--- Records for the task Enclosed Below ---
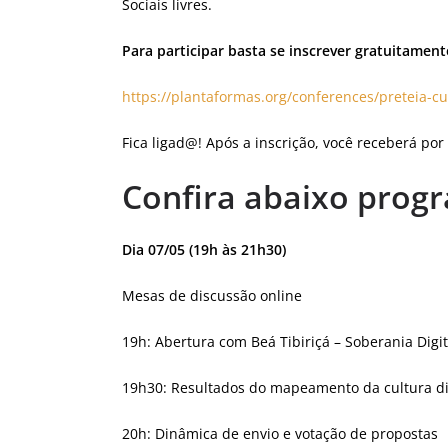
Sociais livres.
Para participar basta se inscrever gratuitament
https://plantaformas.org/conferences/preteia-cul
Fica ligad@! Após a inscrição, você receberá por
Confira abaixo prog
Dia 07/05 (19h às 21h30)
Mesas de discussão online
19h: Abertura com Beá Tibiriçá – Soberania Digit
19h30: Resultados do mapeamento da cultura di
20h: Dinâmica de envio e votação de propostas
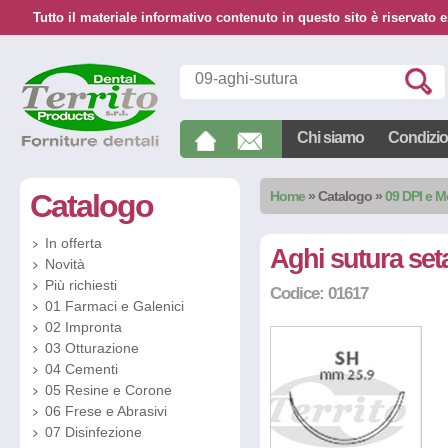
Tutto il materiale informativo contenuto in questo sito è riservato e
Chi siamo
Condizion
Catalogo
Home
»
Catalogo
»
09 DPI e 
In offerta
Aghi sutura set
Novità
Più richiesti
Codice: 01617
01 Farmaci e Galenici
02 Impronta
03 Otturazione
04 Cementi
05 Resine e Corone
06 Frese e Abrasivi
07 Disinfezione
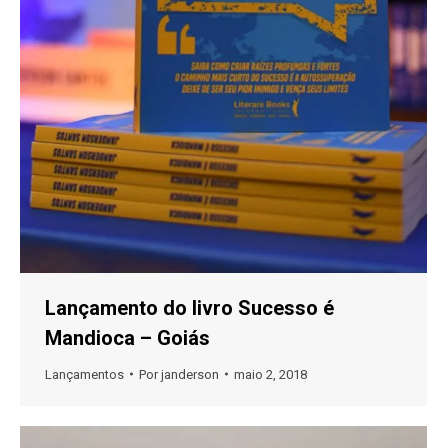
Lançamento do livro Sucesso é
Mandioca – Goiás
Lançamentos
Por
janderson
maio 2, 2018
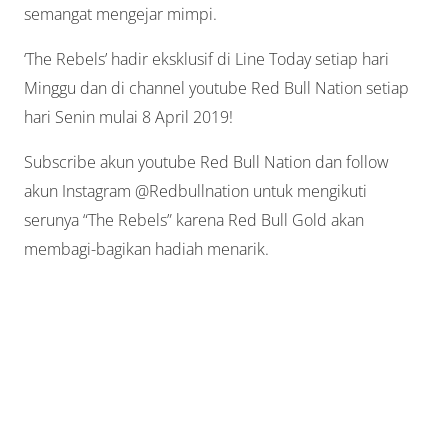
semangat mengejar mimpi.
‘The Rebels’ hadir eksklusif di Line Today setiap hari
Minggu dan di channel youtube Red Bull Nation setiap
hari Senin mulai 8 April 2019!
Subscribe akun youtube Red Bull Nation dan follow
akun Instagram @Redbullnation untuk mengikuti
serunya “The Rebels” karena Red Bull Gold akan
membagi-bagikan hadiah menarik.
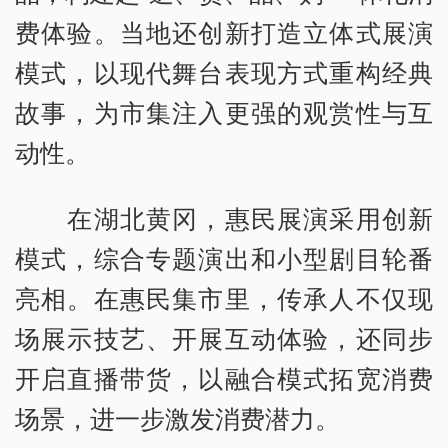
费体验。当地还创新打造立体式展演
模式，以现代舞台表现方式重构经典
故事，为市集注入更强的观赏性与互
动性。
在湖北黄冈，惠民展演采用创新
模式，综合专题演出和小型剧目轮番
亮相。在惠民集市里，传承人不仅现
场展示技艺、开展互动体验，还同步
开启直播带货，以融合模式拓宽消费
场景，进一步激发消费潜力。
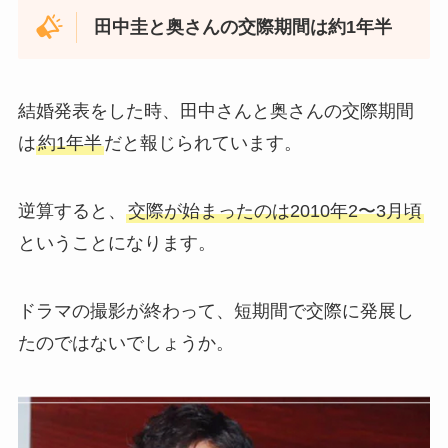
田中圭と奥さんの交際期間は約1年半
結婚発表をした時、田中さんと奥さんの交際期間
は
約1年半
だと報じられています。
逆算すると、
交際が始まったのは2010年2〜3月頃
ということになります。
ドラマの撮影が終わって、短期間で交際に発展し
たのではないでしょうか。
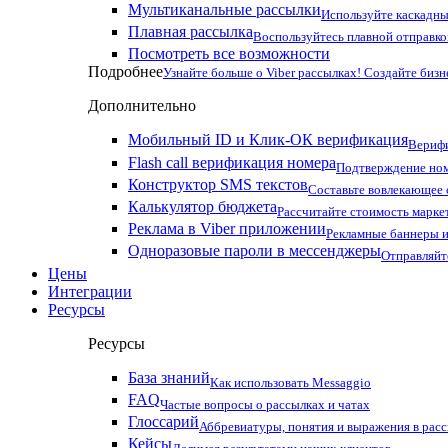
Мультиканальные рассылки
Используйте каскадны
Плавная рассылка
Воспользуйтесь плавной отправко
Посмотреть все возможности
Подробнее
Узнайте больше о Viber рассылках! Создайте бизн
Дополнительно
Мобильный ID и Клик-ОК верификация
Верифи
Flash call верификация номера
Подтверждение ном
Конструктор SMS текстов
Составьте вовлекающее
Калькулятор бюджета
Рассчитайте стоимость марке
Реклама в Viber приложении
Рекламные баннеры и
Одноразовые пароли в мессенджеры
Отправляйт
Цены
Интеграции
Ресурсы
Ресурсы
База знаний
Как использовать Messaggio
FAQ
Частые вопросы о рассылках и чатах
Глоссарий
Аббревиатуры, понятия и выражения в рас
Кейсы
--- End of Enclosed Records for the task ---
Set down the text from every row above, line for line and with no change to spelling, punctuation, or line breaks. Leave the pictures out.

Sociais livres.
Para participar basta se inscrever gratuitament
https://plantaformas.org/conferences/preteia-cul
Fica ligad@! Após a inscrição, você receberá por
Confira abaixo prog
Dia 07/05 (19h às 21h30)
Mesas de discussão online
19h: Abertura com Beá Tibiriçá – Soberania Digit
19h30: Resultados do mapeamento da cultura di
20h: Dinâmica de envio e votação de propostas
Tutto il materiale informativo contenuto in questo sito è riservato e
Chi siamo
Condizion
Catalogo
Home
»
Catalogo
»
09 DPI e 
In offerta
Aghi sutura set
Novità
Più richiesti
Codice: 01617
01 Farmaci e Galenici
02 Impronta
03 Otturazione
04 Cementi
05 Resine e Corone
06 Frese e Abrasivi
07 Disinfezione
Lançamento do livro Sucesso é
Mandioca – Goiás
Lançamentos
Por
janderson
maio 2, 2018
semangat mengejar mimpi.
‘The Rebels’ hadir eksklusif di Line Today setiap hari
Minggu dan di channel youtube Red Bull Nation setiap
hari Senin mulai 8 April 2019!
Subscribe akun youtube Red Bull Nation dan follow
akun Instagram @Redbullnation untuk mengikuti
serunya “The Rebels” karena Red Bull Gold akan
membagi-bagikan hadiah menarik.
费体验。当地还创新打造立体式展演
模式，以现代舞台表现方式重构经典
故事，为市集注入更强的观赏性与互
动性。
在湖北黄冈，惠民展演采用创新
模式，综合专题演出和小型剧目轮番
亮相。在惠民集市里，传承人不仅现
场展示技艺、开展互动体验，还同步
开启直播带货，以融合模式拓宽消费
场景，进一步激发消费潜力。
田中圭と奥さんの交際期間は約1年半
結婚発表をした時、田中さんと奥さんの交際期間
は
約1年半
だと報じられています。
逆算すると、
交際が始まったのは2010年2〜3月頃
ということになります。
ドラマの撮影が終わって、短期間で交際に発展し
たのではないでしょうか。
Мультиканальные рассылки
Используйте каскадны
Плавная рассылка
Воспользуйтесь плавной отправко
Посмотреть все возможности
Подробнее
Узнайте больше о Viber рассылках! Создайте бизн
Дополнительно
Мобильный ID и Клик-ОК верификация
Верифи
Flash call верификация номера
Подтверждение ном
Конструктор SMS текстов
Составьте вовлекающее
Калькулятор бюджета
Рассчитайте стоимость марке
Реклама в Viber приложении
Рекламные баннеры и
Одноразовые пароли в мессенджеры
Отправляйт
Цены
Интеграции
Ресурсы
Ресурсы
База знаний
Как использовать Messaggio
FAQ
Частые вопросы о рассылках и чатах
Глоссарий
Аббревиатуры, понятия и выражения в рас
Кейсы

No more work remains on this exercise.